As a youth, he lived in hiding and worked with the French Resistance during most of World War II, giving his first major performance to 3000 troops after the liberation of Paris in August 1944. Following the war, he studied dramatic art and mime in Paris.
In 1959 he established his own pantomime school in Paris, and subsequently set up the Marceau Foundation to promote the art in the U.S. Among his various awards and honours he was made "Grand Officier de la Légion d'Honneur" (1998) and was awarded the National Order of Merit (1998) in France. He won the Emmy Award for his work on television, was elected member of the Academy of Fine Arts in Berlin, and was declared a "National treasure" in Japan. He was friends with Michael Jackson for nearly 20 years, and Jackson said he would use some of Marceau's techniques in his own dance steps.

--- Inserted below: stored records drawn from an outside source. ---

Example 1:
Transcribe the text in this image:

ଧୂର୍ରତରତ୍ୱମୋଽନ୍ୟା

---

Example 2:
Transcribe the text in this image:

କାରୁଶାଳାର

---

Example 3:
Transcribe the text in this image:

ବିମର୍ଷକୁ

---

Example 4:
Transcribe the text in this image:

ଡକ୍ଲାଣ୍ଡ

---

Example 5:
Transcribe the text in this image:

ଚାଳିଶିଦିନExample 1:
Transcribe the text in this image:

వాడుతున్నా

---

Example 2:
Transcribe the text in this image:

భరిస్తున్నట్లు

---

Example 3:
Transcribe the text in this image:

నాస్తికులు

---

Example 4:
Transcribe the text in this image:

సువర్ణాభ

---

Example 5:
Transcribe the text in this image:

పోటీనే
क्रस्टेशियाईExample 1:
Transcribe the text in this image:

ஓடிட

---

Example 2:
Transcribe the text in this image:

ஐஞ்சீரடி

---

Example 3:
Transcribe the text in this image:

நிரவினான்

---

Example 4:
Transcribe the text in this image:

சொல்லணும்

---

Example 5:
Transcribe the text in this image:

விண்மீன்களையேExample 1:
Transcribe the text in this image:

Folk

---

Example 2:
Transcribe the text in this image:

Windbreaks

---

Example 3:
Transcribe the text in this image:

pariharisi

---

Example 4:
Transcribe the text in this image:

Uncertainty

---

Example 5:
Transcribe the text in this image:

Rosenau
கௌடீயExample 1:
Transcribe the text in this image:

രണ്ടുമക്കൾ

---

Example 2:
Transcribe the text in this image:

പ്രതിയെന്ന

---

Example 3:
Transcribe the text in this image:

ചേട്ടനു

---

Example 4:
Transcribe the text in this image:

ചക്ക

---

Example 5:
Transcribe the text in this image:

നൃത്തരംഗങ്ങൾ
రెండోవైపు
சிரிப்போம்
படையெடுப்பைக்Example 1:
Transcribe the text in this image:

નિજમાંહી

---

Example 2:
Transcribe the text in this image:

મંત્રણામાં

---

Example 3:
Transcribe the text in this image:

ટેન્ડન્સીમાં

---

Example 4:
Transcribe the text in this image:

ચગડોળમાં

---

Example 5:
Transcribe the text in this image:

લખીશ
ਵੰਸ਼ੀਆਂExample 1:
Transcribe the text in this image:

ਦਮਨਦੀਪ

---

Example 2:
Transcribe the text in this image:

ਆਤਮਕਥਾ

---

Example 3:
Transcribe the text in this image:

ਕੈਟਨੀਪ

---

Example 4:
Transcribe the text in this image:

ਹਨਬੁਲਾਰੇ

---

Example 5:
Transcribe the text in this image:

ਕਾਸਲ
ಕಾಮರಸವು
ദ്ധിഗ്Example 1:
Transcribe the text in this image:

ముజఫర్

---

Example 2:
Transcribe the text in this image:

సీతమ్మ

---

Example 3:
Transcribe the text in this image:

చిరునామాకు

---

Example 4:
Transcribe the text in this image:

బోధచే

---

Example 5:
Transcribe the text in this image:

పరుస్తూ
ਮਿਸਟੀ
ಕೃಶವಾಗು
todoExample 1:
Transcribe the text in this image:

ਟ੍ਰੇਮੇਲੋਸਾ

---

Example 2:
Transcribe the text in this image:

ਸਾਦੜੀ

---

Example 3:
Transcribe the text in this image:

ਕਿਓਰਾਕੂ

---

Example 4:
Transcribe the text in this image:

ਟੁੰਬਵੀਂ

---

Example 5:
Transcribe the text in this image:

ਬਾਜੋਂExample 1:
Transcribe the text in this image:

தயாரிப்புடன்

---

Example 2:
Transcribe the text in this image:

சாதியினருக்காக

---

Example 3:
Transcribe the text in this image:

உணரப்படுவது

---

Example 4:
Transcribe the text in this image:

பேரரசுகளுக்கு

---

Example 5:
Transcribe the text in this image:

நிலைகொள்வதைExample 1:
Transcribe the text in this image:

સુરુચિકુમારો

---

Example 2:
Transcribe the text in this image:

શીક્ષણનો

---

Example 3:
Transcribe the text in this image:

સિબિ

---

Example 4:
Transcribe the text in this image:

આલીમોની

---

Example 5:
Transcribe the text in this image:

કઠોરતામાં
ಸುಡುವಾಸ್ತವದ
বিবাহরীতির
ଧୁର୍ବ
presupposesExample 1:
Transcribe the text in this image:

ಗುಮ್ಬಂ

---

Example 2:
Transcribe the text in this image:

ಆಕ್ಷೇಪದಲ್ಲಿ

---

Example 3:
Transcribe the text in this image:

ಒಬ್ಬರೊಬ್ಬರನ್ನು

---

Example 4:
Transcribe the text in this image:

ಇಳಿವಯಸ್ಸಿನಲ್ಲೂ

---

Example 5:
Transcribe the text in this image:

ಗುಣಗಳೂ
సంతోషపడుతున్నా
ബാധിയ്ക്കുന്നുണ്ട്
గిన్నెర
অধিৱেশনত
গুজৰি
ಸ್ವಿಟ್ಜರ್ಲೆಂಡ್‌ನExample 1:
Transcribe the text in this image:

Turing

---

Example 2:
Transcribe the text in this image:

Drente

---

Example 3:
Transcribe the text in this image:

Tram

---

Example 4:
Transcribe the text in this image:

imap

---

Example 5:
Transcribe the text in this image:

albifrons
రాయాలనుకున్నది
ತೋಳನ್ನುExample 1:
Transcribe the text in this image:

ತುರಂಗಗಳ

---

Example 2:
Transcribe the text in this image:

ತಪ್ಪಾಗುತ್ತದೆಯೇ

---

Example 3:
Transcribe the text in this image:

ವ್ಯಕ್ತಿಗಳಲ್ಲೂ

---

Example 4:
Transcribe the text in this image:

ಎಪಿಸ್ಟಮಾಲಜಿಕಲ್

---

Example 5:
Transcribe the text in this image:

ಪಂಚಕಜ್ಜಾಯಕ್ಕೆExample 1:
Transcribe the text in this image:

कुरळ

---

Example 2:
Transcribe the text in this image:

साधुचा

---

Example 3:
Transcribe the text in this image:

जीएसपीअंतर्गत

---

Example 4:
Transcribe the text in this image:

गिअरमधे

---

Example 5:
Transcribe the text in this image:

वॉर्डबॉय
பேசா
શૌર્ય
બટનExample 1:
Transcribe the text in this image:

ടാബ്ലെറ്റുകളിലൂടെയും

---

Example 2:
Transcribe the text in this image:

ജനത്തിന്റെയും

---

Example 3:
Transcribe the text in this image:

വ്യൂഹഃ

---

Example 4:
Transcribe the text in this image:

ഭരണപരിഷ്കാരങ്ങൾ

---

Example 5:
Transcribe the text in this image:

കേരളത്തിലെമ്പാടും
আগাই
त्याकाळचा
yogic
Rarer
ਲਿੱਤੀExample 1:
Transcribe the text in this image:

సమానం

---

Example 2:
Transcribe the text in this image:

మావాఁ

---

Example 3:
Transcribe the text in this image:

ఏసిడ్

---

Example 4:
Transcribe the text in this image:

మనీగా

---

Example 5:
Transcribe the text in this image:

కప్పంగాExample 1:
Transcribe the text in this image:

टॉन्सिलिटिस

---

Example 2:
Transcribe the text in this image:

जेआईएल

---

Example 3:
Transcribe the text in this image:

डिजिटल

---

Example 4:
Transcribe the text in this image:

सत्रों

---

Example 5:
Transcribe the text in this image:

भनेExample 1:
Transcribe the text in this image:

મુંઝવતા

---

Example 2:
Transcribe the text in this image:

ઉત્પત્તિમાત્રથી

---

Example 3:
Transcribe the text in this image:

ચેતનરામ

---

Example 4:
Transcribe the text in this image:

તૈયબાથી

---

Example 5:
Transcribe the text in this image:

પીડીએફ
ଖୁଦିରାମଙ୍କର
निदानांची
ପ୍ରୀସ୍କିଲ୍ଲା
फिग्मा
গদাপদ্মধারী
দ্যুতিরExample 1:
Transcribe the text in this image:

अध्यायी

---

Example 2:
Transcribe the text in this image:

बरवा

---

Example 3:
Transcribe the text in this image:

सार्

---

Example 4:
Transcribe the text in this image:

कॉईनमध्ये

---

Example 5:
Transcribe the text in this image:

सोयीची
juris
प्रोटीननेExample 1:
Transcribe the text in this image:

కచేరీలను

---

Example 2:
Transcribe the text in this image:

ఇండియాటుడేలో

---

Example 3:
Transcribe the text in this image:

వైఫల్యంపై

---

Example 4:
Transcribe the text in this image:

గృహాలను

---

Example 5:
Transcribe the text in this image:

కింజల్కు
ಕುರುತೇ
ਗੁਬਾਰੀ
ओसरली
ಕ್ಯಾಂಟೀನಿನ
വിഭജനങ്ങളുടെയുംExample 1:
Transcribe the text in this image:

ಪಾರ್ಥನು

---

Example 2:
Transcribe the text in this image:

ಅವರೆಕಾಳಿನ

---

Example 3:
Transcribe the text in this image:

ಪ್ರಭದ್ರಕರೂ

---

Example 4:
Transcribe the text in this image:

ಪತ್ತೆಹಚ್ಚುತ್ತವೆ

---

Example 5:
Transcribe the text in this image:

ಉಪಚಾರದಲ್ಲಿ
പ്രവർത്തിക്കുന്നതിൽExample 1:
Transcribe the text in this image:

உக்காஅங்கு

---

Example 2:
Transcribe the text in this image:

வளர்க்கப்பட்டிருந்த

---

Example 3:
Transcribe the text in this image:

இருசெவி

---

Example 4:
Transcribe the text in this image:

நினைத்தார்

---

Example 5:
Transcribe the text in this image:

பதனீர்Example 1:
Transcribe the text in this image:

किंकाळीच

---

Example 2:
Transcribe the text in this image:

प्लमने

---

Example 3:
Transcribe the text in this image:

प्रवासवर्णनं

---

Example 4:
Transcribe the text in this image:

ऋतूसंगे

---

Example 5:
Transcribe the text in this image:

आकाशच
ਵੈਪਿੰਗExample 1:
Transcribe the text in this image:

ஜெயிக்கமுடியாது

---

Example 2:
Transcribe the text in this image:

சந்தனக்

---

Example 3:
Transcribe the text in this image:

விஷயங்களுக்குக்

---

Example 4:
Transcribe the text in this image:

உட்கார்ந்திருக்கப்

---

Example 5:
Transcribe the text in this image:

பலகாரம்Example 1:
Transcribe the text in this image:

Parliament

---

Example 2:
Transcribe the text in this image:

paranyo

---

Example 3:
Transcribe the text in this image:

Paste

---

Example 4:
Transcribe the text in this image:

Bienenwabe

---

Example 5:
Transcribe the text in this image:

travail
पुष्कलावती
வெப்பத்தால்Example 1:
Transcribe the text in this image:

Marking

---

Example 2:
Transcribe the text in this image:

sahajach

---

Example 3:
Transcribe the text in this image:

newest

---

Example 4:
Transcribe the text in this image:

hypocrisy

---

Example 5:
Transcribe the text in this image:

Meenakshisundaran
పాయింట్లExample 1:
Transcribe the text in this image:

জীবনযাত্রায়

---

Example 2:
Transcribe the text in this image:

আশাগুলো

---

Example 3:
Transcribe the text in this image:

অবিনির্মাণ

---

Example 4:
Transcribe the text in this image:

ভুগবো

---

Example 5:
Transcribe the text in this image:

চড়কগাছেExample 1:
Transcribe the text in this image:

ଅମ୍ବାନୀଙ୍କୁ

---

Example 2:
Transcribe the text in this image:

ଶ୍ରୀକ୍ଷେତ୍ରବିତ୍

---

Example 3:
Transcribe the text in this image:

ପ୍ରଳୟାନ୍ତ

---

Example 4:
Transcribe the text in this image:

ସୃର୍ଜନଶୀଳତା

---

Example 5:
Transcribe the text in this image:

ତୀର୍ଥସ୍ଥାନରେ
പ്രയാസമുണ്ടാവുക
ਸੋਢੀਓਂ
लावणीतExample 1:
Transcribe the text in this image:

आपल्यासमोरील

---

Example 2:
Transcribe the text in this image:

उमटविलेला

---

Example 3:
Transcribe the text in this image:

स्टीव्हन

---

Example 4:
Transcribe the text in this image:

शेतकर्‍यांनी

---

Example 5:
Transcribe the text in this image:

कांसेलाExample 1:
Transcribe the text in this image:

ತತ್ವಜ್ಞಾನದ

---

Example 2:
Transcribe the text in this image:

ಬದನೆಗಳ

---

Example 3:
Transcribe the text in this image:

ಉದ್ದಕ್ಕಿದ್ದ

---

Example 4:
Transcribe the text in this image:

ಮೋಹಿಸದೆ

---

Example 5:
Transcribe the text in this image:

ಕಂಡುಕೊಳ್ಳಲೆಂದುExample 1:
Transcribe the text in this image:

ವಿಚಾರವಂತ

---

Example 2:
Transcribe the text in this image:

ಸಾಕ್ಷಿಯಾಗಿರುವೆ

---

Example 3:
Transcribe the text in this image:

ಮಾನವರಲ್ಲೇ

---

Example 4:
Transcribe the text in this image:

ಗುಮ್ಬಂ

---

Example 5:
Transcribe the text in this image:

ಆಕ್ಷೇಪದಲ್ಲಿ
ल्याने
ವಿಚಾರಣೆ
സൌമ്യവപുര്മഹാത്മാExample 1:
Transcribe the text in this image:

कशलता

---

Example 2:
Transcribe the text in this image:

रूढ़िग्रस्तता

Marceau created many personalities. The most famous of these is probably Bip the clown. He received several awards for his works.
- The French Legion of Honour, in the rank of an Officer, 1986
- Commandeur des Arts et des Lettres
- The French Order of Merit
Marceau was married three times: first to Huguette Mallet, with whom he had two sons, Michel and Baptiste; then, to Ella Jaroszewicz, with whom he had no children. His third wife was Anne Sicco, with whom he had two daughters, Camille and Aurélia.